Problem description ▸
Search the material and gather each line with "dominant" in it.

Input ▸
* * *

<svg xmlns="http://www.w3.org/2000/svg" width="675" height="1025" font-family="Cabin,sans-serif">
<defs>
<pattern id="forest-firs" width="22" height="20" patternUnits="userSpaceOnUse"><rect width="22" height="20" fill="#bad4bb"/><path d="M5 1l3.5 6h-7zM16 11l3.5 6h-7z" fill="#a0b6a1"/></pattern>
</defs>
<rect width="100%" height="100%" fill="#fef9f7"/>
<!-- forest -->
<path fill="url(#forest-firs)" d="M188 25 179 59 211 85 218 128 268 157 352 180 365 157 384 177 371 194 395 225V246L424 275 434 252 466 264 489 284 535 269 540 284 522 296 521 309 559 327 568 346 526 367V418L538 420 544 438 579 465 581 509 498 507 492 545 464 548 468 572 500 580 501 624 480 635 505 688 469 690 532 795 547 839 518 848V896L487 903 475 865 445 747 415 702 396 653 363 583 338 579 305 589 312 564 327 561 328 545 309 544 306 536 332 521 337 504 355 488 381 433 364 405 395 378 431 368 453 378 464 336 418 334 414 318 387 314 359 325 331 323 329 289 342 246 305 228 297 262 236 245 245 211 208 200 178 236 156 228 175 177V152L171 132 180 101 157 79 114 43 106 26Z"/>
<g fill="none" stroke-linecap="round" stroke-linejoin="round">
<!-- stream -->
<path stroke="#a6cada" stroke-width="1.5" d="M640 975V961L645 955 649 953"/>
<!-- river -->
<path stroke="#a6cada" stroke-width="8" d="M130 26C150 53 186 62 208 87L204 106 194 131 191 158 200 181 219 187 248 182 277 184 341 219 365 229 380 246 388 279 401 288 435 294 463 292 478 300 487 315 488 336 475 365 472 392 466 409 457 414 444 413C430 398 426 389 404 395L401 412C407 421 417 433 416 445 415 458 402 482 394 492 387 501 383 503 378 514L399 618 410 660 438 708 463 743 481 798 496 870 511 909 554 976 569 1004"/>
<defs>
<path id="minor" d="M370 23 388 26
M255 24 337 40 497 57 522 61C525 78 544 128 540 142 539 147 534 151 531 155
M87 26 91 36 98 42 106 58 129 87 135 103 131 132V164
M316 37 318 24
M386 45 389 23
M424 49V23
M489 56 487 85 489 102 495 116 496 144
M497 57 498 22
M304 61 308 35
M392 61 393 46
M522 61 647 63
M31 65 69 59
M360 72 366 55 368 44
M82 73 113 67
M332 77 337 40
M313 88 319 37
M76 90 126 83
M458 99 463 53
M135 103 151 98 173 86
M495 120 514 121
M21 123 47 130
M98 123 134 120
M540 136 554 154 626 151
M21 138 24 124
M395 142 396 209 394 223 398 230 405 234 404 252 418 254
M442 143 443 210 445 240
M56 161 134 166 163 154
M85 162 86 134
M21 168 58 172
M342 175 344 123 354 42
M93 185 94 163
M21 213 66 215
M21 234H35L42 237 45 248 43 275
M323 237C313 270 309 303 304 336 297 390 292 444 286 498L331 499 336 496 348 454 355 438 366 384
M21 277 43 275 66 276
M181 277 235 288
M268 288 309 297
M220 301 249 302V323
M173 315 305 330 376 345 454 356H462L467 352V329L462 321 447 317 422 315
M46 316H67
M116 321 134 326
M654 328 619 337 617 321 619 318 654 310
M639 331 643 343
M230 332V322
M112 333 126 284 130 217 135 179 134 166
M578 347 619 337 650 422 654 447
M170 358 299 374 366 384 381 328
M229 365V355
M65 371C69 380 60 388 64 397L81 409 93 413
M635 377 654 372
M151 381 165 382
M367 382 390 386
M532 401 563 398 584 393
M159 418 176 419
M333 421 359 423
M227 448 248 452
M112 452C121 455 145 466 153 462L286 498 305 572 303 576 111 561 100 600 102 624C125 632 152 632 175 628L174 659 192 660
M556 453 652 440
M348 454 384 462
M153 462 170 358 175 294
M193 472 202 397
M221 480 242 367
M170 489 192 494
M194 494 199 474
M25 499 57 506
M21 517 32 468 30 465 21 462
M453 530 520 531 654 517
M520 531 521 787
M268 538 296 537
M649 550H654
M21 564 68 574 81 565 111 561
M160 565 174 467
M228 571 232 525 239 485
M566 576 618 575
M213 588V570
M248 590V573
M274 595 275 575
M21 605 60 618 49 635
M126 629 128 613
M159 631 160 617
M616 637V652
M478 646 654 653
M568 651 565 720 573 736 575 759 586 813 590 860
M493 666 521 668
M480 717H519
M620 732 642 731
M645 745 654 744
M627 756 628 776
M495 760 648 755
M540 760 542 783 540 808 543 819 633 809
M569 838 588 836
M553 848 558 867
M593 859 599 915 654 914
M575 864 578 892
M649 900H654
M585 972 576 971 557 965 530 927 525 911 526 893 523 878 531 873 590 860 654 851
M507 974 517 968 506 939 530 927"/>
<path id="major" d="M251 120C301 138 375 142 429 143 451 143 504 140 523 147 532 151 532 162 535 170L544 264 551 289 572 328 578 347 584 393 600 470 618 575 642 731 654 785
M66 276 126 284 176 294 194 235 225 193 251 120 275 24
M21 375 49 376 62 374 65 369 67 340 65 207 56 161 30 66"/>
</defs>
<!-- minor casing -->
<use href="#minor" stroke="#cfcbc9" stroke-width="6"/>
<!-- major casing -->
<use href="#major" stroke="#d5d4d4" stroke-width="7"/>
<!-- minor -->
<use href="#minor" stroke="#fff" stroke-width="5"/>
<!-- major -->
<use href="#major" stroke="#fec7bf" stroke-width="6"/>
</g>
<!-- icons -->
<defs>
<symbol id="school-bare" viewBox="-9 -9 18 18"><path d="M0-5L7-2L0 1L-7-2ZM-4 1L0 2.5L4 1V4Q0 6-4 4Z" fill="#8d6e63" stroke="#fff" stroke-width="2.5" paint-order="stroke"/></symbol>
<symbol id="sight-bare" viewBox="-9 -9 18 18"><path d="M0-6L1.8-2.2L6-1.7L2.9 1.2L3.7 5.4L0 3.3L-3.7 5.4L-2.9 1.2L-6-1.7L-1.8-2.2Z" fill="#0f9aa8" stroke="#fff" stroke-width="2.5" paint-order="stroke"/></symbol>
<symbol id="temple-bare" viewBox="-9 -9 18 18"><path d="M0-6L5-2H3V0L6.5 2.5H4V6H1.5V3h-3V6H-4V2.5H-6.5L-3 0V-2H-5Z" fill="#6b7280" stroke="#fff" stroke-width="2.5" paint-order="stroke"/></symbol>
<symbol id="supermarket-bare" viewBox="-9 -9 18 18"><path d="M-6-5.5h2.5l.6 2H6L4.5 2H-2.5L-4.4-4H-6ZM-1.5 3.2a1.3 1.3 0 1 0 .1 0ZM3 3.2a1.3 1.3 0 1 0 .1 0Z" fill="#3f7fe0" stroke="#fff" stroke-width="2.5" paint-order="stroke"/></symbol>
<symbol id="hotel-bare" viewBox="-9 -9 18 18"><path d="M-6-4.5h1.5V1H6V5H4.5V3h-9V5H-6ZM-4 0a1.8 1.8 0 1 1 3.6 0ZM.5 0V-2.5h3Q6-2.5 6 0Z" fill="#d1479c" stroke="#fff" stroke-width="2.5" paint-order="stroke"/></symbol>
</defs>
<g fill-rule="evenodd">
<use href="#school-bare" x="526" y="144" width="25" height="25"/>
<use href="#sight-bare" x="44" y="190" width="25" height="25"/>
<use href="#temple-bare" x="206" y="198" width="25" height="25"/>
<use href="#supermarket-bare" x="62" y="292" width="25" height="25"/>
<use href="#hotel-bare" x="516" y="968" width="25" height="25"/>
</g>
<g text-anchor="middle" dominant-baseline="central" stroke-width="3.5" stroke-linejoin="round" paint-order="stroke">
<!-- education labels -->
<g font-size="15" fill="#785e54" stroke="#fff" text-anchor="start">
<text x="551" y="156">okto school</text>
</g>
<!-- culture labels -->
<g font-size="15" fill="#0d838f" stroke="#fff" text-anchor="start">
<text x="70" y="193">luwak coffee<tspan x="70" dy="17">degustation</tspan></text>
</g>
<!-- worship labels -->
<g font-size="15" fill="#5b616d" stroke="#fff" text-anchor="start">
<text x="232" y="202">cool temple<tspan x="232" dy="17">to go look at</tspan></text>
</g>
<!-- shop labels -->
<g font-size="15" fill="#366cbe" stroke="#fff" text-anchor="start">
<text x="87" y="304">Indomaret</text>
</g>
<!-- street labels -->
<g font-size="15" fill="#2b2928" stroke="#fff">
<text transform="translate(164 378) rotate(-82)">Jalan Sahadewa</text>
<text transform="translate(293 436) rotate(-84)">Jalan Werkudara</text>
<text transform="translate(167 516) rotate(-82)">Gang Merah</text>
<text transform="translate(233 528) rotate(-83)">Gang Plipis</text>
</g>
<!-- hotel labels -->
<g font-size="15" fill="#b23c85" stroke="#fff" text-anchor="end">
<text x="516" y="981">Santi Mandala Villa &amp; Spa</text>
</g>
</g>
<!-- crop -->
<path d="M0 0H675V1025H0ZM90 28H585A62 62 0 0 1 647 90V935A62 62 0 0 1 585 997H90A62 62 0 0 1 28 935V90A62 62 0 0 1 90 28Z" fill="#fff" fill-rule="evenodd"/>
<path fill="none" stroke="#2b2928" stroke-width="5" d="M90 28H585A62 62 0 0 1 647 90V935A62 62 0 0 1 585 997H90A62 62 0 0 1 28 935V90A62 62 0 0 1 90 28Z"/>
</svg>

* * *

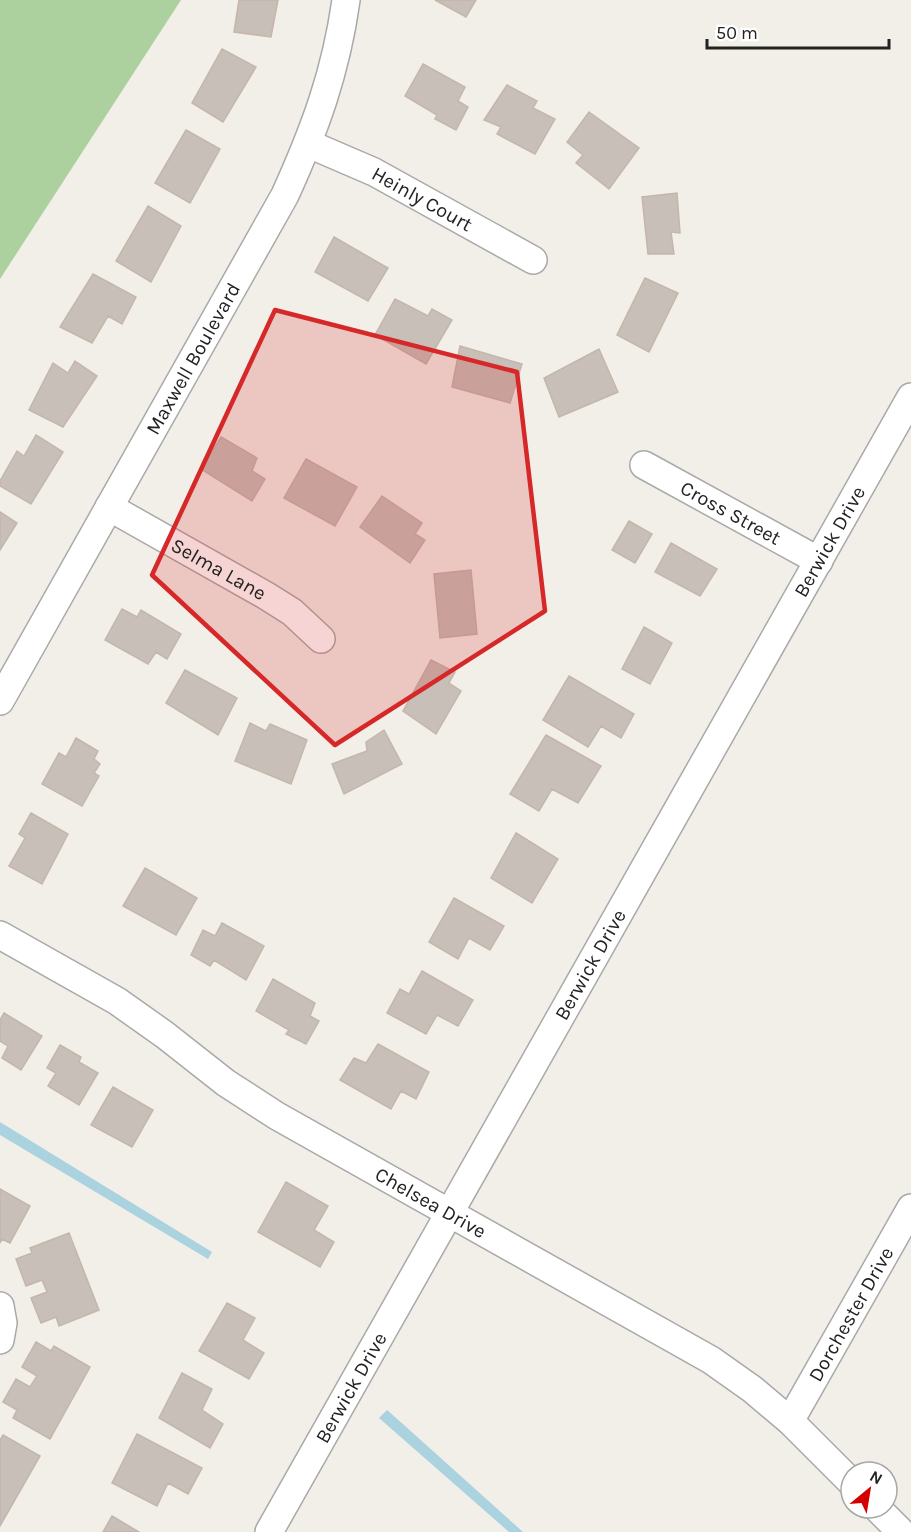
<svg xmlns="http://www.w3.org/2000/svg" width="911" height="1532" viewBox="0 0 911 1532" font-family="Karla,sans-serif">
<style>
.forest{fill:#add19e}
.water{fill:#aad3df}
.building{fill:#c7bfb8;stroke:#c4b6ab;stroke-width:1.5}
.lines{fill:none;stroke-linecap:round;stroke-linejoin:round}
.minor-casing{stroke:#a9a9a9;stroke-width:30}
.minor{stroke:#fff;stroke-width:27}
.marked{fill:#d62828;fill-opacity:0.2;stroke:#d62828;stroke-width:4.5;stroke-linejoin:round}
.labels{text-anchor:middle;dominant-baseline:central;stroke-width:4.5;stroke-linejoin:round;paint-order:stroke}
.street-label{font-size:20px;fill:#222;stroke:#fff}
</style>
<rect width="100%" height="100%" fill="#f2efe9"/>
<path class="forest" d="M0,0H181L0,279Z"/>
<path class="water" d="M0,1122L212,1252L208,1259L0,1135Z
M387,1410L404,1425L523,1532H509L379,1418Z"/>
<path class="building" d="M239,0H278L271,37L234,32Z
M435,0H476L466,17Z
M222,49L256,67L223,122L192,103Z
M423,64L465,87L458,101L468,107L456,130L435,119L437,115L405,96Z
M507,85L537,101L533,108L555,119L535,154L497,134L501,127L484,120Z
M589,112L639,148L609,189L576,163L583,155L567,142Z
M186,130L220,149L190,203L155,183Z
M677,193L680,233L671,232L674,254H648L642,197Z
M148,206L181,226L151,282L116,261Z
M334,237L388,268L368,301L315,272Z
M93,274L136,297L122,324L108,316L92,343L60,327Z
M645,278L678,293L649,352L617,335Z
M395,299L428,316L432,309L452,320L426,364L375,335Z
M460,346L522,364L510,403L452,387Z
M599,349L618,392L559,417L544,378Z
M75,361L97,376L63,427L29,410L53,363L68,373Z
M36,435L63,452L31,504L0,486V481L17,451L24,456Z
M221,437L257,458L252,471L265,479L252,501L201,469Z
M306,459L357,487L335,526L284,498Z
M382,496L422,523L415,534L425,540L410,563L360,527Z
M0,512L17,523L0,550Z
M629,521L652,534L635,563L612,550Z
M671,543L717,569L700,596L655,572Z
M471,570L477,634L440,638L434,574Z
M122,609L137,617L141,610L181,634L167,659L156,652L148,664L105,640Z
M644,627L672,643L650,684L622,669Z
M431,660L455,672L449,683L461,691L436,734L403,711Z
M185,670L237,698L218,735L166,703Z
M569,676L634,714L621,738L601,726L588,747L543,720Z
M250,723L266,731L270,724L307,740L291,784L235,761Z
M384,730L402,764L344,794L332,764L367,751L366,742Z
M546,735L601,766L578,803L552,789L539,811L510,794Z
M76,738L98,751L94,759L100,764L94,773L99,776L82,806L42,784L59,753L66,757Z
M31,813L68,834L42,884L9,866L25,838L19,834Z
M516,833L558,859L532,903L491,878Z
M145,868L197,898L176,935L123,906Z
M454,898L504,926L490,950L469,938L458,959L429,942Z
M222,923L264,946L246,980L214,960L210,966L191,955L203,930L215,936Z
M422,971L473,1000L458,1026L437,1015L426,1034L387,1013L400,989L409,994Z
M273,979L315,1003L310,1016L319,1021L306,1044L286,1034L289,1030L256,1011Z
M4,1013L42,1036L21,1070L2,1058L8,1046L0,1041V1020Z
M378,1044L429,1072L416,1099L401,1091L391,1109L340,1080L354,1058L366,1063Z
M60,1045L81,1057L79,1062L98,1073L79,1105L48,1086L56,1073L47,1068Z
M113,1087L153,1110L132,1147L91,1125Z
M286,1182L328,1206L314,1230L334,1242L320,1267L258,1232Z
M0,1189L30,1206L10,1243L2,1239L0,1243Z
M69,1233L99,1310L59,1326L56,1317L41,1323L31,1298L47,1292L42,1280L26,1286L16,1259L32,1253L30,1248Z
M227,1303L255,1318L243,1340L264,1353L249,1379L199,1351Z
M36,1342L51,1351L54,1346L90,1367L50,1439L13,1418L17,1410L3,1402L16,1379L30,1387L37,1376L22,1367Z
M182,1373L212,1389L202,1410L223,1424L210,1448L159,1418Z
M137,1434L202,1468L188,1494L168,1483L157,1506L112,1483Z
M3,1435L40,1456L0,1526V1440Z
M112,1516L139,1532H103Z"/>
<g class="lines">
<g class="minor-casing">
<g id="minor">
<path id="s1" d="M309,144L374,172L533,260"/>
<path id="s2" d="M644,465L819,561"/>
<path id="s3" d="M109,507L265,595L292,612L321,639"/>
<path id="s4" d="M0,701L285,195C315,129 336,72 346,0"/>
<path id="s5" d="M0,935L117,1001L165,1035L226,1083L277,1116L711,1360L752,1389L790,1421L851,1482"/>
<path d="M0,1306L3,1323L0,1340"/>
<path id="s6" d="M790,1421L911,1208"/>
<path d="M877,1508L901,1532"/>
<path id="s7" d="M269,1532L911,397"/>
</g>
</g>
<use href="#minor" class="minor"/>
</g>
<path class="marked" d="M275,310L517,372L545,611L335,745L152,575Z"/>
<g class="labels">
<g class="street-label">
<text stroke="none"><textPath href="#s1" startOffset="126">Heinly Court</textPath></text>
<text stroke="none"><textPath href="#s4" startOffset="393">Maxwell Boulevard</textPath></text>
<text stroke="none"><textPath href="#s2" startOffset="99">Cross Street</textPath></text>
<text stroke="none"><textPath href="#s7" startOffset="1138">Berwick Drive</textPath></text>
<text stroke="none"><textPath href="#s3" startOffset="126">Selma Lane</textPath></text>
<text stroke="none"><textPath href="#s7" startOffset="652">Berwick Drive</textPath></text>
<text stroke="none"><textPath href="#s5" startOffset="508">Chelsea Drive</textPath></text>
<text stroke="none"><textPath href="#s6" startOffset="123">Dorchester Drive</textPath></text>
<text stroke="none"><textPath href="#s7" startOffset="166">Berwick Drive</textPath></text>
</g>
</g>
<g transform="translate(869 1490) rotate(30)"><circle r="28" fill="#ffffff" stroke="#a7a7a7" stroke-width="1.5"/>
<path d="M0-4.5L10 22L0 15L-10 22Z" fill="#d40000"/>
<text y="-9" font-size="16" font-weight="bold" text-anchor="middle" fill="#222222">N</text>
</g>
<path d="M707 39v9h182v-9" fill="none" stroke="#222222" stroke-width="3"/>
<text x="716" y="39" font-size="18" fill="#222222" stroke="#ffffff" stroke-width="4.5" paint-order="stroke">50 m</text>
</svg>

* * *

Solution ▸
<g text-anchor="middle" dominant-baseline="central" stroke-width="3.5" stroke-linejoin="round" paint-order="stroke">
.labels{text-anchor:middle;dominant-baseline:central;stroke-width:4.5;stroke-linejoin:round;paint-order:stroke}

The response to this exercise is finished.